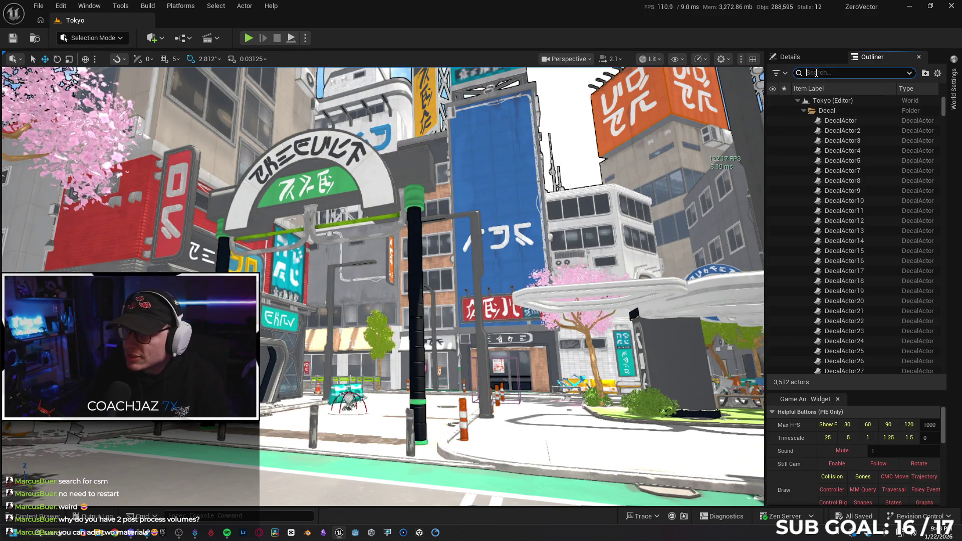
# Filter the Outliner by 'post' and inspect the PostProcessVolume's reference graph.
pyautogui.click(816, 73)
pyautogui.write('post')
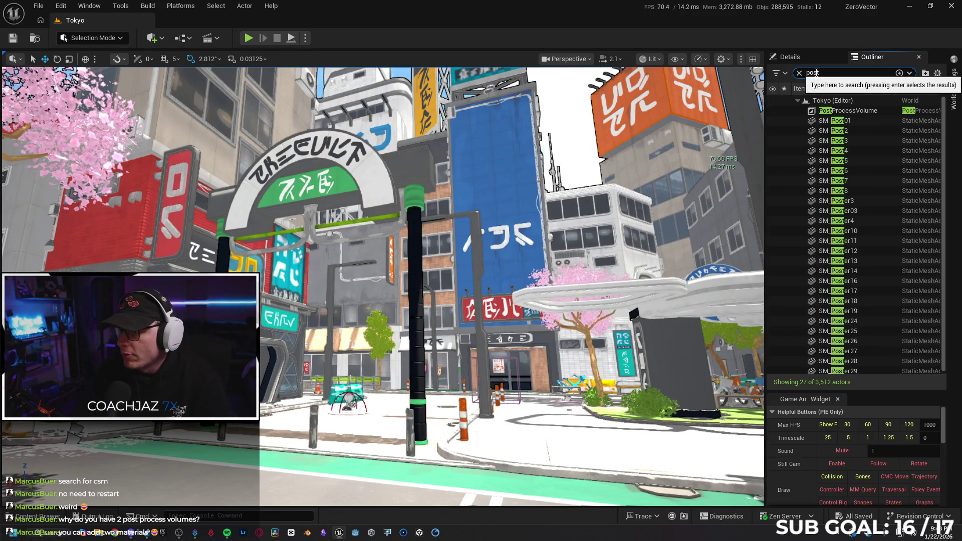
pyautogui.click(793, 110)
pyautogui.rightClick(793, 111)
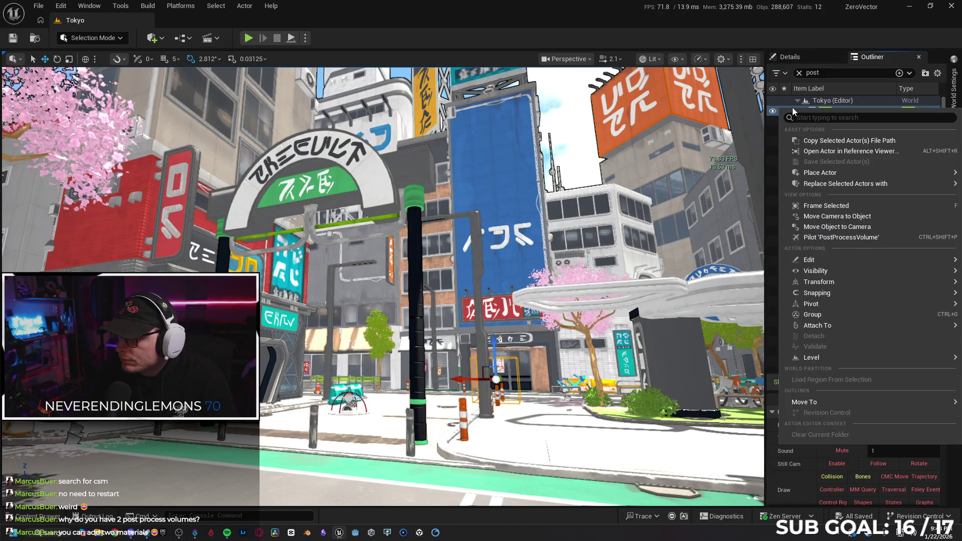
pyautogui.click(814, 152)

Required work: Set down all of the entries exactly as they stand, without any image.

Your solution:
# Filter the Outliner by 'post' and inspect the PostProcessVolume's reference graph.
pyautogui.click(816, 73)
pyautogui.write('post')
pyautogui.click(793, 110)
pyautogui.rightClick(793, 111)
pyautogui.click(814, 152)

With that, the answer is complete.